つまり、吉田健一武田泰淳(退屈さ・超越性)と、ルーセルやレリス(単調さ・神話性)は基本的に違うのではないかと思う。
≪スヴェンセンの『退屈の小さな哲学』というさして鋭利とも思えない本がある。視点は結構。問題はこの著者は「退屈さの強度」について、あまりに・・・それこそ理解が単調過ぎるのだ。修道僧の間に第八の大罪として加えられていた「白昼の狂気」の問題、それは「単調さの狂気」への注視に端を発していた≫
≪例えば吉田健一の最晩年の『時間』『変化』は単調さの強度、退屈さの強度において書かれた最良の試みの例である。或いは武田泰淳の『富士』のような長篇、或いは『快楽』すらもまた?或いはさらにルーセルの新発見の幾つかの作品。やや性質を異にするがレリスの『幻のアフリカ』『ゲームの規則』等々≫
丹生谷貴志自身のテキストが繰り返し描き出しているような≪白昼の狂気≫は、超越的なもの側(対称性の外)にのみあるようにぼくには思われる。神話においては、単調さ=とりとめのなさは「狂気」にはつながらないのではないか。おそらくダーガーは白昼の狂気とは関係がない。
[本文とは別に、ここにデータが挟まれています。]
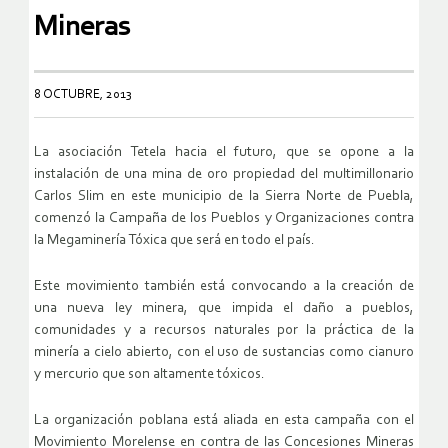
Mineras
8 OCTUBRE, 2013
La asociación Tetela hacia el futuro, que se opone a la
instalación de una mina de oro propiedad del multimillonario
Carlos Slim en este municipio de la Sierra Norte de Puebla,
comenzó la Campaña de los Pueblos y Organizaciones contra
la Megaminería Tóxica que será en todo el país.
Este movimiento también está convocando a la creación de
una nueva ley minera, que impida el daño a pueblos,
comunidades y a recursos naturales por la práctica de la
minería a cielo abierto, con el uso de sustancias como cianuro
y mercurio que son altamente tóxicos.
La organización poblana está aliada en esta campaña con el
Movimiento Morelense en contra de las Concesiones Mineras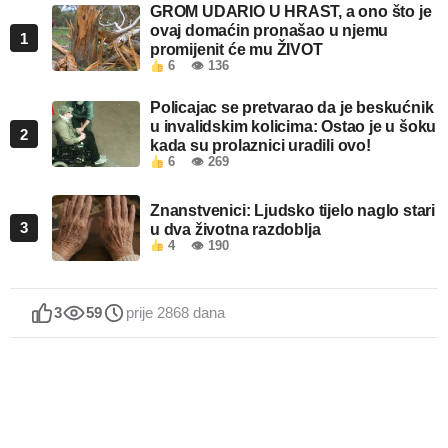
GROM UDARIO U HRAST, a ono što je
ovaj domaćin pronašao u njemu
1
promijenit će mu ŽIVOT
6
👁 136
Policajac se pretvarao da je beskućnik
u invalidskim kolicima: Ostao je u šoku
2
kada su prolaznici uradili ovo!
6
👁 269
Znanstvenici: Ljudsko tijelo naglo stari
3
u dva životna razdoblja
4
👁 190
3
59
prije 2868 dana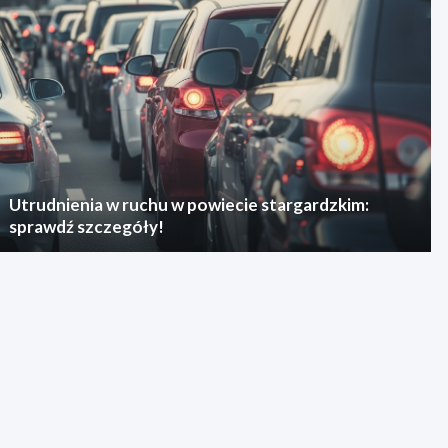
Utrudnienia w ruchu w powiecie stargardzkim:
sprawdź szczegóły!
●ぼくはずっと、近代芸術に関心をもってきた。そして、近代芸術とは、この話の文脈からは、超越性の方へ大きく傾いたものだと言える。アールブリュットを「単調だ」と言えるとしたら、それは近代芸術の空間を基準としてみれば単調だ、ということだ(神話が、近代小説的な基準で読むと単調に感じられるように)。そして、近代芸術にはそのような単調さとは異質の「退屈さ」が開けている。この退屈さは、丹生谷さんが≪無人の可能性≫と書いていることにつながっていると思う(「大岡さん」は大岡昇平のこと)。
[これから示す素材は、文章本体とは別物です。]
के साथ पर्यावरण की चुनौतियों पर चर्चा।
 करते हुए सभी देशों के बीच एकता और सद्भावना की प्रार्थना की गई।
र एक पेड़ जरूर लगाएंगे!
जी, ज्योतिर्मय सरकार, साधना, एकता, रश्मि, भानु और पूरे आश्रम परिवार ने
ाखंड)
≪戦地で「綺麗な空だなあ」との大岡さんの呟きを聴いた同期生が「この人だけは無事に内地に帰したいな」と言ったのを大岡さんは決して忘れないと書いている。死の予感の中で美しく煌めく自然?大岡さんはたぶんそんなロマン主義者ではなかった。無人の可能性、その簡潔さによって簡潔になった世界への眼≫
●ここで言う「退屈さ」や「無人の可能性」は、おそらく、超越的なものが対称的なものを抑圧して世界を覆い尽くした先に(超越性の「破れ」のようなものとして)、はじめて見えてくるものであるように思う。だから、神話的単調さのなかに「退屈さ」を感じるとしたら、それはわれわれがすでに「退屈さ」を知ってしまっているからではないか。
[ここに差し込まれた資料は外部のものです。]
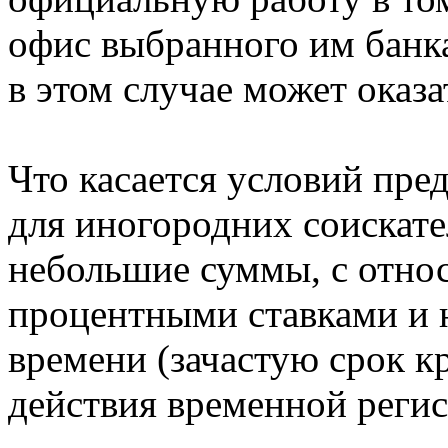
офис выбранного им банка
в этом случае может оказа
Что касается условий пред
для иногородних соискате
небольшие суммы, с отно
процентными ставками и 
времени (зачастую срок к
действия временной регис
●たとえば、グリーンバーグが晩年のポロックを理解できなかったのは、グリーンバーグが「超越的なもの」の方を向いたイメージしか見ていなかったからだと、ぼくは思う。対して、ポロックのなかには常に、超越的なもの(退屈さ)への志向と、神話的なもの(単調さ)への志向が両方あったのだと思う。
●とはいえ、神話的なもの(対称性)と、超越的なもの(対称性を逸脱しようとする傾向)は、どちらももともと人類にアタマにセットされているものなのだとすれば、神話の世界の住人もまた、たとえば大岡昇平が見たのと同じ「空」を見ているはずではある。
≪三島が最後に見た映画の一つはパゾリーニの『女王メディア』だった。死後それを知った大岡さんはわざわざ場末の(多分三鷹の)三本立て映画館にそれを見に出かけている。「郊外の空を見ながら、これを棄てて行かなくてもよかったのにと思った。すると不意に、首になる死を決意した者の重みが胸に来た」≫
●退屈なものと単調なものとが出会う場所がどこかにあるはずだとも思う。丹生谷さんが見ようとしているのはそういう場所なのかもしれない。